Abstract:
Let me begin by thanking CUE and its CEO, Professor Mwenda Ntarangwi, for the singular privilege and honor of inviting me to give this keynote address. I gladly accepted the invitation because the theme of the conference, “Positioning Universities as the nexus of research, innovation and technology transfer for Socioeconomic Transformation” is critical and timely. Also, it speaks to my own interests as a scholar of intellectual history, and as someone who has spent a quarter century as an administrator at six universities in three countries on two continents. Clearly, those of us who studied the humanities and social sciences did not pursue useless subjects as some commentators enamored by vocational and technological education charge; we might have something valuable to say and do about development!
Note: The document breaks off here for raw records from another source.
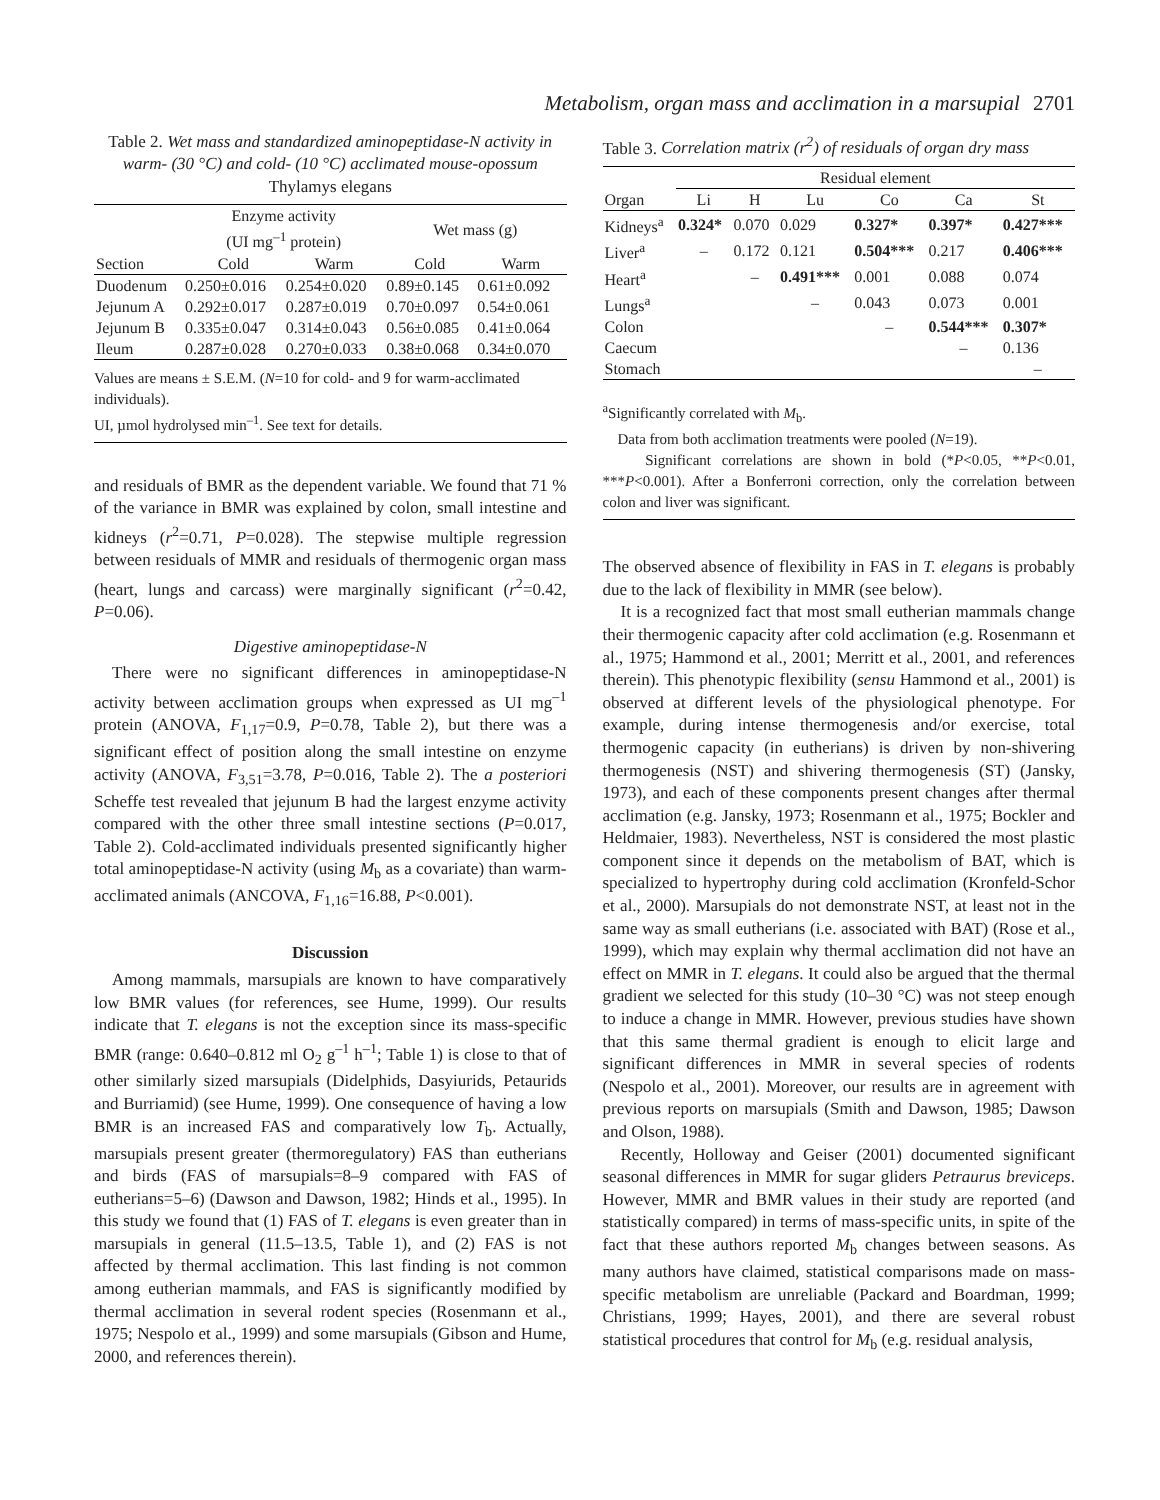Metabolism, organ mass and acclimation in a marsupial 2701
Table 2. Wet mass and standardized aminopeptidase-N activity in warm- (30 °C) and cold- (10 °C) acclimated mouse-opossum Thylamys elegans
| | Enzyme activity (UI mg<sup>–1</sup> protein) | | Wet mass (g) | |
| --- | --- | --- | --- | --- |
| Section | Cold | Warm | Cold | Warm |
| Duodenum | 0.250±0.016 | 0.254±0.020 | 0.89±0.145 | 0.61±0.092 |
| Jejunum A | 0.292±0.017 | 0.287±0.019 | 0.70±0.097 | 0.54±0.061 |
| Jejunum B | 0.335±0.047 | 0.314±0.043 | 0.56±0.085 | 0.41±0.064 |
| Ileum | 0.287±0.028 | 0.270±0.033 | 0.38±0.068 | 0.34±0.070 |
Values are means ± S.E.M. (N=10 for cold- and 9 for warm-acclimated individuals).
UI, µmol hydrolysed min<sup>–1</sup>. See text for details.
and residuals of BMR as the dependent variable. We found that 71 % of the variance in BMR was explained by colon, small intestine and kidneys (r<sup>2</sup>=0.71, P=0.028). The stepwise multiple regression between residuals of MMR and residuals of thermogenic organ mass (heart, lungs and carcass) were marginally significant (r<sup>2</sup>=0.42, P=0.06).
Digestive aminopeptidase-N
There were no significant differences in aminopeptidase-N activity between acclimation groups when expressed as UI mg<sup>–1</sup> protein (ANOVA, F<sub>1,17</sub>=0.9, P=0.78, Table 2), but there was a significant effect of position along the small intestine on enzyme activity (ANOVA, F<sub>3,51</sub>=3.78, P=0.016, Table 2). The a posteriori Scheffe test revealed that jejunum B had the largest enzyme activity compared with the other three small intestine sections (P=0.017, Table 2). Cold-acclimated individuals presented significantly higher total aminopeptidase-N activity (using M<sub>b</sub> as a covariate) than warm-acclimated animals (ANCOVA, F<sub>1,16</sub>=16.88, P<0.001).
Discussion
Among mammals, marsupials are known to have comparatively low BMR values (for references, see Hume, 1999). Our results indicate that T. elegans is not the exception since its mass-specific BMR (range: 0.640–0.812 ml O<sub>2</sub> g<sup>–1</sup> h<sup>–1</sup>; Table 1) is close to that of other similarly sized marsupials (Didelphids, Dasyiurids, Petaurids and Burriamid) (see Hume, 1999). One consequence of having a low BMR is an increased FAS and comparatively low T<sub>b</sub>. Actually, marsupials present greater (thermoregulatory) FAS than eutherians and birds (FAS of marsupials=8–9 compared with FAS of eutherians=5–6) (Dawson and Dawson, 1982; Hinds et al., 1995). In this study we found that (1) FAS of T. elegans is even greater than in marsupials in general (11.5–13.5, Table 1), and (2) FAS is not affected by thermal acclimation. This last finding is not common among eutherian mammals, and FAS is significantly modified by thermal acclimation in several rodent species (Rosenmann et al., 1975; Nespolo et al., 1999) and some marsupials (Gibson and Hume, 2000, and references therein).
Table 3. Correlation matrix (r<sup>2</sup>) of residuals of organ dry mass
| | Residual element | | | | | |
| --- | --- | --- | --- | --- | --- | --- |
| Organ | Li | H | Lu | Co | Ca | St |
| Kidneys<sup>a</sup> | 0.324* | 0.070 | 0.029 | 0.327* | 0.397* | 0.427*** |
| Liver<sup>a</sup> | – | 0.172 | 0.121 | 0.504*** | 0.217 | 0.406*** |
| Heart<sup>a</sup> | | – | 0.491*** | 0.001 | 0.088 | 0.074 |
| Lungs<sup>a</sup> | | | – | 0.043 | 0.073 | 0.001 |
| Colon | | | | – | 0.544*** | 0.307* |
| Caecum | | | | | – | 0.136 |
| Stomach | | | | | | – |
<sup>a</sup> Significantly correlated with M<sub>b</sub>.
Data from both acclimation treatments were pooled (N=19).
Significant correlations are shown in bold (*P<0.05, **P<0.01, ***P<0.001). After a Bonferroni correction, only the correlation between colon and liver was significant.
The observed absence of flexibility in FAS in T. elegans is probably due to the lack of flexibility in MMR (see below).
It is a recognized fact that most small eutherian mammals change their thermogenic capacity after cold acclimation (e.g. Rosenmann et al., 1975; Hammond et al., 2001; Merritt et al., 2001, and references therein). This phenotypic flexibility (sensu Hammond et al., 2001) is observed at different levels of the physiological phenotype. For example, during intense thermogenesis and/or exercise, total thermogenic capacity (in eutherians) is driven by non-shivering thermogenesis (NST) and shivering thermogenesis (ST) (Jansky, 1973), and each of these components present changes after thermal acclimation (e.g. Jansky, 1973; Rosenmann et al., 1975; Bockler and Heldmaier, 1983). Nevertheless, NST is considered the most plastic component since it depends on the metabolism of BAT, which is specialized to hypertrophy during cold acclimation (Kronfeld-Schor et al., 2000). Marsupials do not demonstrate NST, at least not in the same way as small eutherians (i.e. associated with BAT) (Rose et al., 1999), which may explain why thermal acclimation did not have an effect on MMR in T. elegans. It could also be argued that the thermal gradient we selected for this study (10–30 °C) was not steep enough to induce a change in MMR. However, previous studies have shown that this same thermal gradient is enough to elicit large and significant differences in MMR in several species of rodents (Nespolo et al., 2001). Moreover, our results are in agreement with previous reports on marsupials (Smith and Dawson, 1985; Dawson and Olson, 1988).
Recently, Holloway and Geiser (2001) documented significant seasonal differences in MMR for sugar gliders Petraurus breviceps. However, MMR and BMR values in their study are reported (and statistically compared) in terms of mass-specific units, in spite of the fact that these authors reported M<sub>b</sub> changes between seasons. As many authors have claimed, statistical comparisons made on mass-specific metabolism are unreliable (Packard and Boardman, 1999; Christians, 1999; Hayes, 2001), and there are several robust statistical procedures that control for M<sub>b</sub> (e.g. residual analysis,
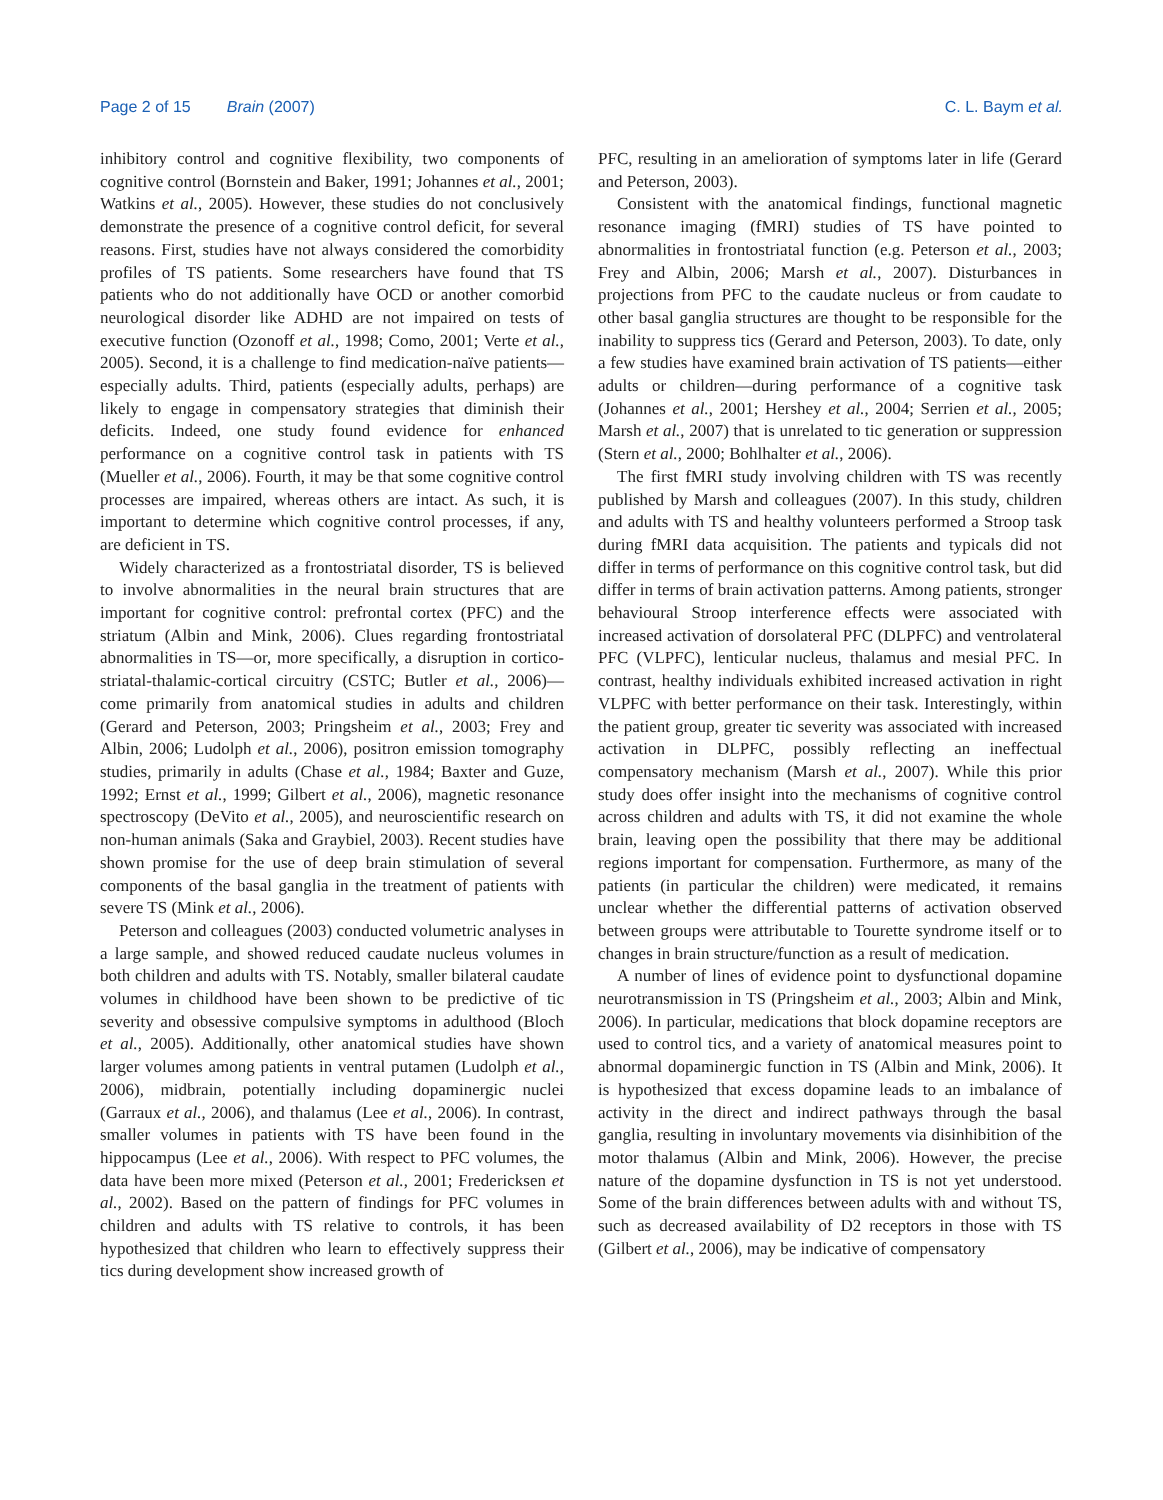Page 2 of 15 Brain (2007) C. L. Baym et al.
inhibitory control and cognitive flexibility, two components of cognitive control (Bornstein and Baker, 1991; Johannes et al., 2001; Watkins et al., 2005). However, these studies do not conclusively demonstrate the presence of a cognitive control deficit, for several reasons. First, studies have not always considered the comorbidity profiles of TS patients. Some researchers have found that TS patients who do not additionally have OCD or another comorbid neurological disorder like ADHD are not impaired on tests of executive function (Ozonoff et al., 1998; Como, 2001; Verte et al., 2005). Second, it is a challenge to find medication-naïve patients—especially adults. Third, patients (especially adults, perhaps) are likely to engage in compensatory strategies that diminish their deficits. Indeed, one study found evidence for enhanced performance on a cognitive control task in patients with TS (Mueller et al., 2006). Fourth, it may be that some cognitive control processes are impaired, whereas others are intact. As such, it is important to determine which cognitive control processes, if any, are deficient in TS.
Widely characterized as a frontostriatal disorder, TS is believed to involve abnormalities in the neural brain structures that are important for cognitive control: prefrontal cortex (PFC) and the striatum (Albin and Mink, 2006). Clues regarding frontostriatal abnormalities in TS—or, more specifically, a disruption in cortico-striatal-thalamic-cortical circuitry (CSTC; Butler et al., 2006)—come primarily from anatomical studies in adults and children (Gerard and Peterson, 2003; Pringsheim et al., 2003; Frey and Albin, 2006; Ludolph et al., 2006), positron emission tomography studies, primarily in adults (Chase et al., 1984; Baxter and Guze, 1992; Ernst et al., 1999; Gilbert et al., 2006), magnetic resonance spectroscopy (DeVito et al., 2005), and neuroscientific research on non-human animals (Saka and Graybiel, 2003). Recent studies have shown promise for the use of deep brain stimulation of several components of the basal ganglia in the treatment of patients with severe TS (Mink et al., 2006).
Peterson and colleagues (2003) conducted volumetric analyses in a large sample, and showed reduced caudate nucleus volumes in both children and adults with TS. Notably, smaller bilateral caudate volumes in childhood have been shown to be predictive of tic severity and obsessive compulsive symptoms in adulthood (Bloch et al., 2005). Additionally, other anatomical studies have shown larger volumes among patients in ventral putamen (Ludolph et al., 2006), midbrain, potentially including dopaminergic nuclei (Garraux et al., 2006), and thalamus (Lee et al., 2006). In contrast, smaller volumes in patients with TS have been found in the hippocampus (Lee et al., 2006). With respect to PFC volumes, the data have been more mixed (Peterson et al., 2001; Fredericksen et al., 2002). Based on the pattern of findings for PFC volumes in children and adults with TS relative to controls, it has been hypothesized that children who learn to effectively suppress their tics during development show increased growth of
PFC, resulting in an amelioration of symptoms later in life (Gerard and Peterson, 2003).
Consistent with the anatomical findings, functional magnetic resonance imaging (fMRI) studies of TS have pointed to abnormalities in frontostriatal function (e.g. Peterson et al., 2003; Frey and Albin, 2006; Marsh et al., 2007). Disturbances in projections from PFC to the caudate nucleus or from caudate to other basal ganglia structures are thought to be responsible for the inability to suppress tics (Gerard and Peterson, 2003). To date, only a few studies have examined brain activation of TS patients—either adults or children—during performance of a cognitive task (Johannes et al., 2001; Hershey et al., 2004; Serrien et al., 2005; Marsh et al., 2007) that is unrelated to tic generation or suppression (Stern et al., 2000; Bohlhalter et al., 2006).
The first fMRI study involving children with TS was recently published by Marsh and colleagues (2007). In this study, children and adults with TS and healthy volunteers performed a Stroop task during fMRI data acquisition. The patients and typicals did not differ in terms of performance on this cognitive control task, but did differ in terms of brain activation patterns. Among patients, stronger behavioural Stroop interference effects were associated with increased activation of dorsolateral PFC (DLPFC) and ventrolateral PFC (VLPFC), lenticular nucleus, thalamus and mesial PFC. In contrast, healthy individuals exhibited increased activation in right VLPFC with better performance on their task. Interestingly, within the patient group, greater tic severity was associated with increased activation in DLPFC, possibly reflecting an ineffectual compensatory mechanism (Marsh et al., 2007). While this prior study does offer insight into the mechanisms of cognitive control across children and adults with TS, it did not examine the whole brain, leaving open the possibility that there may be additional regions important for compensation. Furthermore, as many of the patients (in particular the children) were medicated, it remains unclear whether the differential patterns of activation observed between groups were attributable to Tourette syndrome itself or to changes in brain structure/function as a result of medication.
A number of lines of evidence point to dysfunctional dopamine neurotransmission in TS (Pringsheim et al., 2003; Albin and Mink, 2006). In particular, medications that block dopamine receptors are used to control tics, and a variety of anatomical measures point to abnormal dopaminergic function in TS (Albin and Mink, 2006). It is hypothesized that excess dopamine leads to an imbalance of activity in the direct and indirect pathways through the basal ganglia, resulting in involuntary movements via disinhibition of the motor thalamus (Albin and Mink, 2006). However, the precise nature of the dopamine dysfunction in TS is not yet understood. Some of the brain differences between adults with and without TS, such as decreased availability of D2 receptors in those with TS (Gilbert et al., 2006), may be indicative of compensatory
Since my appointment as Vice Chancellor at USIU-Africa, I’ve become more keenly aware that the challenges and opportunities facing the higher education globally have a particular inflection on our countries and institutions that require innovative solutions. Like other industries, higher education around the world is undergoing profound transformations, transitions, disruptions, changes, pick your term, as I note in my book, The Transformation of Global Higher Education: 1945-2015, that examines higher education trends and trajectories on every continent over the past 70 years. This is both good and bad news for us in Africa. The bad news is that we can no longer blithely borrow solutions from abroad. The good news is no one has a monopoly on solutions as everyone is striving to devise new ways of organizing and delivering higher education for the extraordinary demands of the 21st century.
We have an unprecedented opportunity to invent the future and contribute to the global search for workable models of higher education through serious, systemic, and strategic reflections. The enduring triple dreams of pan-Africanism—self-determination, development, and democracy—find their current articulations in the African Union’s Agenda 2063, various national visions including Kenya’s Vision 2030, and the United Nations Sustainable Development Goals. These projects seek realization in the context of the youth bulge, the cruelties of climate change, and the convulsions of disruptive technologies, in a world characterized by social and political polarizations spawned by the relentless march and pulverizations of inequitable globalization.
In this presentation, I seek to place our discourses about higher education and development in a comparative global context. I will begin with brief reflections on development. This is an important backdrop to any meaningful discussion about the role of universities as engines of innovation for sustainable development and transformation, the topic of my talk. The bulk of my presentation will focus on the value proposition of university education and the ways in which this is reflected in its products, principally the quality of research and graduates. But to realize and sustain their institutional value, universities need enabling resources, capacities and support from all key internal and external stakeholders.
Description:
Paper specially written as Keynote Address, The 2nd Biennial Conference on the State of Higher Education in Kenya, 30th October – 2nd November 2018, Kenya School of Monetary Studies, Nairobi.